Okay, so in that case, if it's not proprietary and you and/or the team can share it, would you mind sharing the list (or a subset of the list depending on proprietariness) of neural networks the MIOpen team uses to generate the kernel databases? Considering "Different networks use different primitives with different configurations," I believe it may also be possible to write a program (probably using rocPRIM) to generate all possible different configurations. However, I strongly suspect we will reach ridiculous file sizes, and possibly ridiculous generation times if we attempt that. I'm unsure as to how realistic this approach would be. It can be titrated by generating for a subset of common (?) configurations, I suppose.

Madouura commented 1 year ago

One more thing to make sure of.

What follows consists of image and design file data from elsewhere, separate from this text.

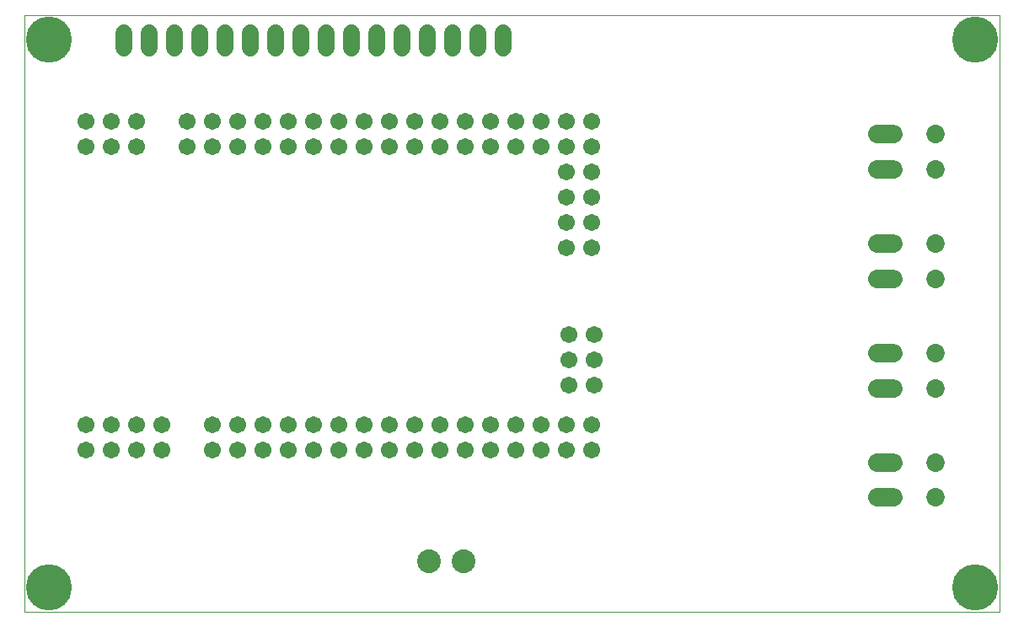
<source format=gbs>
G75*
%MOIN*%
%OFA0B0*%
%FSLAX25Y25*%
%IPPOS*%
%LPD*%
%AMOC8*
5,1,8,0,0,1.08239X$1,22.5*
%
%ADD10C,0.00000*%
%ADD11C,0.06800*%
%ADD12C,0.09400*%
%ADD13C,0.06737*%
%ADD14C,0.07296*%
%ADD15C,0.07296*%
%ADD16C,0.18186*%
D10*
X0005437Y0028622D02*
X0005437Y0264843D01*
X0391264Y0264843D01*
X0391264Y0028622D01*
X0005437Y0028622D01*
D11*
X0044827Y0251843D02*
X0044827Y0257843D01*
X0054827Y0257843D02*
X0054827Y0251843D01*
X0064827Y0251843D02*
X0064827Y0257843D01*
X0074827Y0257843D02*
X0074827Y0251843D01*
X0084827Y0251843D02*
X0084827Y0257843D01*
X0094827Y0257843D02*
X0094827Y0251843D01*
X0104827Y0251843D02*
X0104827Y0257843D01*
X0114827Y0257843D02*
X0114827Y0251843D01*
X0124827Y0251843D02*
X0124827Y0257843D01*
X0134827Y0257843D02*
X0134827Y0251843D01*
X0144827Y0251843D02*
X0144827Y0257843D01*
X0154827Y0257843D02*
X0154827Y0251843D01*
X0164827Y0251843D02*
X0164827Y0257843D01*
X0174827Y0257843D02*
X0174827Y0251843D01*
X0184827Y0251843D02*
X0184827Y0257843D01*
X0194827Y0257843D02*
X0194827Y0251843D01*
D12*
X0179177Y0048661D03*
X0165398Y0048661D03*
D13*
X0169677Y0092567D03*
X0159677Y0092567D03*
X0149677Y0092567D03*
X0139677Y0092567D03*
X0129677Y0092567D03*
X0119677Y0092567D03*
X0109677Y0092567D03*
X0099677Y0092567D03*
X0089677Y0092567D03*
X0079677Y0092567D03*
X0079677Y0102567D03*
X0089677Y0102567D03*
X0099677Y0102567D03*
X0109677Y0102567D03*
X0119677Y0102567D03*
X0129677Y0102567D03*
X0139677Y0102567D03*
X0149677Y0102567D03*
X0159677Y0102567D03*
X0169677Y0102567D03*
X0179677Y0102567D03*
X0189677Y0102567D03*
X0189677Y0092567D03*
X0179677Y0092567D03*
X0199677Y0092567D03*
X0209677Y0092567D03*
X0209677Y0102567D03*
X0199677Y0102567D03*
X0219677Y0102567D03*
X0229677Y0102567D03*
X0229677Y0092567D03*
X0219677Y0092567D03*
X0220862Y0118295D03*
X0230862Y0118295D03*
X0230862Y0128295D03*
X0220862Y0128295D03*
X0220862Y0138295D03*
X0230862Y0138295D03*
X0229661Y0172795D03*
X0219661Y0172795D03*
X0219661Y0182795D03*
X0229661Y0182795D03*
X0229661Y0192795D03*
X0219661Y0192795D03*
X0219661Y0202795D03*
X0229661Y0202795D03*
X0229661Y0212795D03*
X0219661Y0212795D03*
X0209661Y0212795D03*
X0199661Y0212795D03*
X0189661Y0212795D03*
X0179661Y0212795D03*
X0169661Y0212795D03*
X0159661Y0212795D03*
X0149661Y0212795D03*
X0139661Y0212795D03*
X0129661Y0212795D03*
X0119661Y0212795D03*
X0109661Y0212795D03*
X0099661Y0212795D03*
X0089661Y0212795D03*
X0079661Y0212795D03*
X0069661Y0212795D03*
X0069661Y0222795D03*
X0079661Y0222795D03*
X0089661Y0222795D03*
X0099661Y0222795D03*
X0109661Y0222795D03*
X0119661Y0222795D03*
X0129661Y0222795D03*
X0139661Y0222795D03*
X0149661Y0222795D03*
X0159661Y0222795D03*
X0169661Y0222795D03*
X0179661Y0222795D03*
X0189661Y0222795D03*
X0199661Y0222795D03*
X0209661Y0222795D03*
X0219661Y0222795D03*
X0229661Y0222795D03*
X0049661Y0222795D03*
X0039661Y0222795D03*
X0029661Y0222795D03*
X0029661Y0212795D03*
X0039661Y0212795D03*
X0049661Y0212795D03*
X0049677Y0102567D03*
X0039677Y0102567D03*
X0029677Y0102567D03*
X0029677Y0092567D03*
X0039677Y0092567D03*
X0049677Y0092567D03*
X0059677Y0092567D03*
X0059677Y0102567D03*
D14*
X0342740Y0117205D02*
X0349236Y0117205D01*
X0349236Y0130984D02*
X0342740Y0130984D01*
X0342740Y0160512D02*
X0349236Y0160512D01*
X0349236Y0174291D02*
X0342740Y0174291D01*
X0342740Y0203819D02*
X0349236Y0203819D01*
X0349236Y0217598D02*
X0342740Y0217598D01*
X0342740Y0087677D02*
X0349236Y0087677D01*
X0349236Y0073898D02*
X0342740Y0073898D01*
D15*
X0365673Y0073898D03*
X0365673Y0087677D03*
X0365673Y0117205D03*
X0365673Y0130984D03*
X0365673Y0160512D03*
X0365673Y0174291D03*
X0365673Y0203819D03*
X0365673Y0217598D03*
D16*
X0381421Y0255000D03*
X0381421Y0038465D03*
X0015280Y0038465D03*
X0015280Y0255000D03*
M02*

</source>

For MIOpen, I suspect user kernel databases are generated on first neural network use, and then updated for each subsequent use. i.e.: I start up stable-diffusion, there is no .ukdb until I generate an image (I haven't verified this, it may be generated at the start), the .ukdb is generated, and then for each subsequent image generation the .ukdb is updated with anything that is different from the generations before. Would this be correct, or is everything generated on startup/first actual use? (i.e.: image generation)

Madouura commented 1 year ago

Are kernel databases just a collection of compute shaders?

atamazov commented 1 year ago

Yes.

atamazov commented 1 year ago

@Madouura Please provide a list of GPUs you need the pre-built kernels for. Maybe it would be possible to extend the list of "officially" supported GPUs with these.

@JehandadKhan Is it possible to provide an instruction that would allow the end users to generate the pre-compiled kernel packages for their GPUs without actual hardware?

/cc @junliume

Madouura commented 1 year ago

Sure. Looking at https://llvm.org/docs/AMDGPUUsage.html#processors, these should suffice.

Need

RDNA1 and up should be officially supported IIRC by most ROCm projects. I own the RX 6900XT (80CU) and the RX 6800 (60CU). When using with MIOpen, the 6900XT creates gfx1030_40 in the cache directory. I'm unsure as to why it's not gfx1030_80. I suspect the same might hold true if I used the 6800.

atamazov commented 1 year ago

When using with MIOpen, the 6900XT creates gfx1030_40 in the cache directory. I'm unsure as to why it's not gfx1030_80. I suspect the same might hold true if I used the 6800.

In MIOpen we use the number of Hardware Compute Units which is twice less than rocminfo reports for gfx103X GPUs.

Madouura commented 1 year ago

In that case, it makes sense to move gfx1031_20 down to "want."